==== GIVEN DATA ====

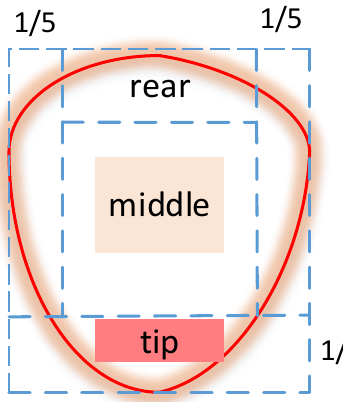
Figure 8. Five divisions of the human tongue.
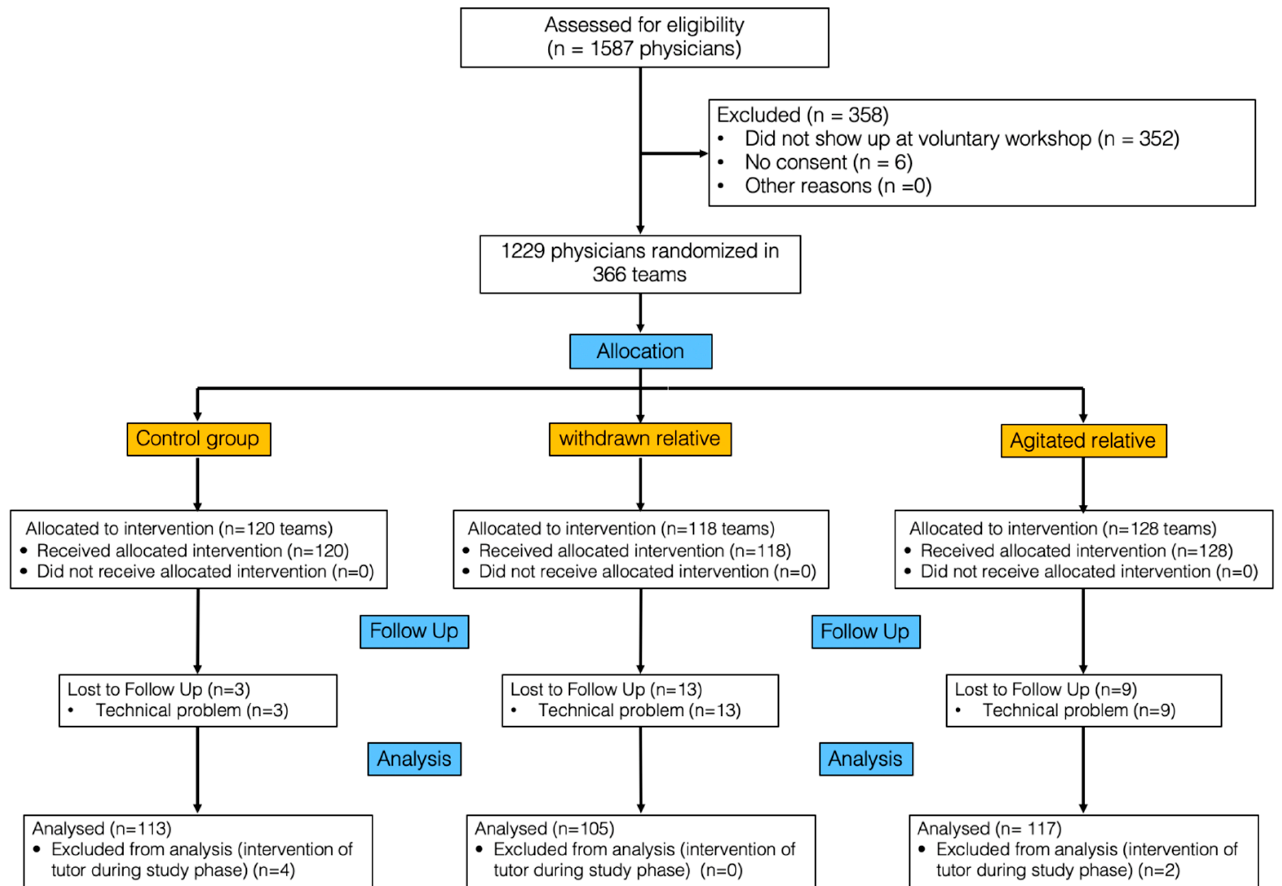
Figure 1. CONSORT flow chart.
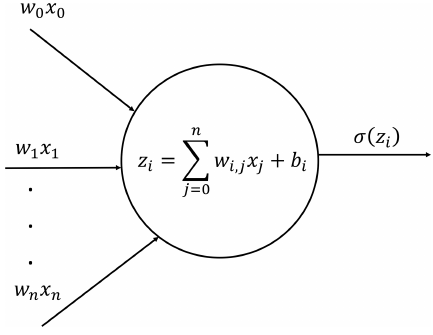
Figure 1. Schematic representation of an artificial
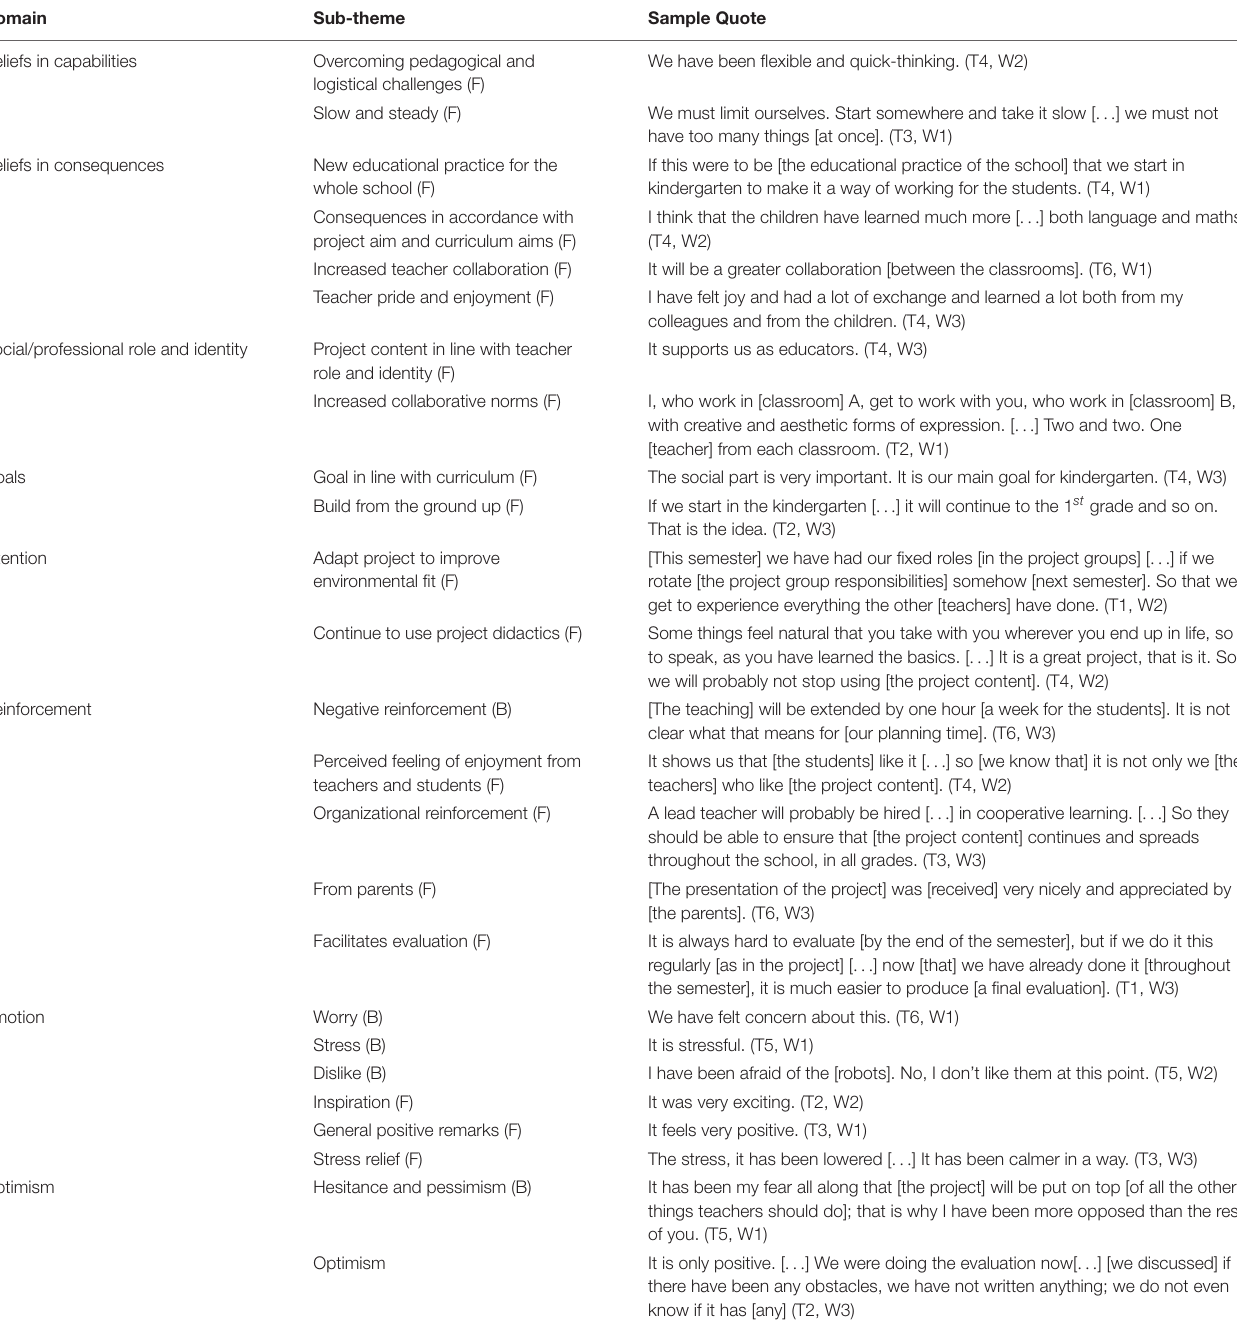
TABLE 3 | Motivation. Domain Sub-theme Sample Quote Beliefs in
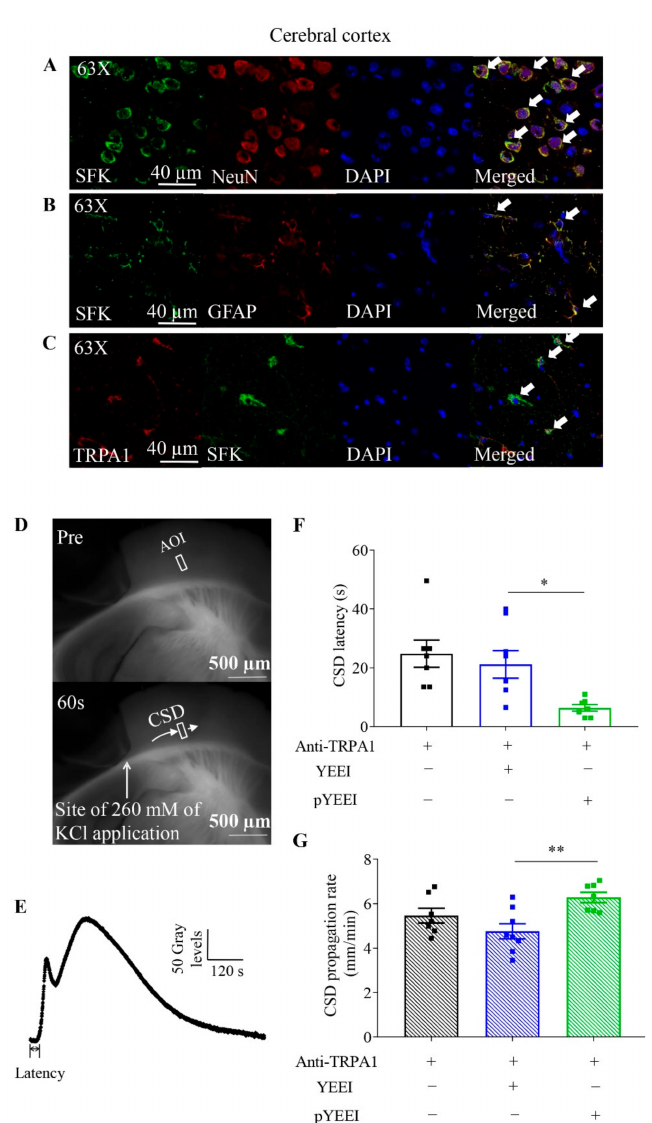
Figure 1. Co-localization of TRPA1 and SFKs, and effects of pYEEI, the SFKs activator, on the anti- TRPA1 antibody-reduced cortical susceptibility to CSD in the mouse brain slice. ( A , B ) Representative images of expression of SFKs in neurons and astrocytes of mouse cerebral cortices. ( C ) Representative images of co-localization of TRPA1 and SFKs in mouse cerebral cortices. Staining with DAPI indicated nucleus as shown in blue; staining with the anti-TRPA1 antibody was shown in red; staining with the anti-NeuN antibody indicated neurons and staining with the anti-GFAP antibody indicated astrocytes as shown in green. Double immune-labeling showed expression of SFKs in neurons and astrocytes of mouse cerebral cortices or co-expression of TRPA1 and SFKs in mouse cerebral cortices (white arrows, n = 3 per group). ( D ) Representative images of the coronal slice of mouse brain before (upper) and after (lower) CSD induced by ejection of 260 mM KCl in the cerebral cortical region. The same area of interest (AOI) along CSD wave front (pointed by the short arrow) was selected and used for all images. ( E ) The averaged gray level within the AOI was plotted against time to generate the CSD curve. ( F , G ) Effects of 0.015 µ M anti-TRPA1 antibody (Anti-TRPA1) ( n = 7), 0.015 µ M anti-TRPA1 antibody + 0.1 µ M pYEEI ( n = 7), or 0.015 µ M anti-TRPA1 antibody + 0.1 µ M YEEI ( n = 8) on CSD latency (seconds, s) and CSD propagation rate (mm/minute, mm/min) in mouse brain slices. Group data were presented as mean ± SEM. Two-tailed unpaired t -test was used for comparison between pYEEI and YEEI group in the presence of anti-TRPA1 antibody. Significance differences were shown as * p < 0.05, ** p <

====

WHAT THE TASK REQUIRES:
For this exercise, transcribe the entries verbatim and skip all pictures.

OUTPUT FOR THIS EXERCISE:
Figure 8. Five divisions of the human tongue.
Figure 1. CONSORT flow chart.
Figure 1. Schematic representation of an artificial
TABLE 3 | Motivation. Domain Sub-theme Sample Quote Beliefs in
Figure 1. Co-localization of TRPA1 and SFKs, and effects of pYEEI, the SFKs activator, on the anti- TRPA1 antibody-reduced cortical susceptibility to CSD in the mouse brain slice. ( A , B ) Representative images of expression of SFKs in neurons and astrocytes of mouse cerebral cortices. ( C ) Representative images of co-localization of TRPA1 and SFKs in mouse cerebral cortices. Staining with DAPI indicated nucleus as shown in blue; staining with the anti-TRPA1 antibody was shown in red; staining with the anti-NeuN antibody indicated neurons and staining with the anti-GFAP antibody indicated astrocytes as shown in green. Double immune-labeling showed expression of SFKs in neurons and astrocytes of mouse cerebral cortices or co-expression of TRPA1 and SFKs in mouse cerebral cortices (white arrows, n = 3 per group). ( D ) Representative images of the coronal slice of mouse brain before (upper) and after (lower) CSD induced by ejection of 260 mM KCl in the cerebral cortical region. The same area of interest (AOI) along CSD wave front (pointed by the short arrow) was selected and used for all images. ( E ) The averaged gray level within the AOI was plotted against time to generate the CSD curve. ( F , G ) Effects of 0.015 µ M anti-TRPA1 antibody (Anti-TRPA1) ( n = 7), 0.015 µ M anti-TRPA1 antibody + 0.1 µ M pYEEI ( n = 7), or 0.015 µ M anti-TRPA1 antibody + 0.1 µ M YEEI ( n = 8) on CSD latency (seconds, s) and CSD propagation rate (mm/minute, mm/min) in mouse brain slices. Group data were presented as mean ± SEM. Two-tailed unpaired t -test was used for comparison between pYEEI and YEEI group in the presence of anti-TRPA1 antibody. Significance differences were shown as * p < 0.05, ** p <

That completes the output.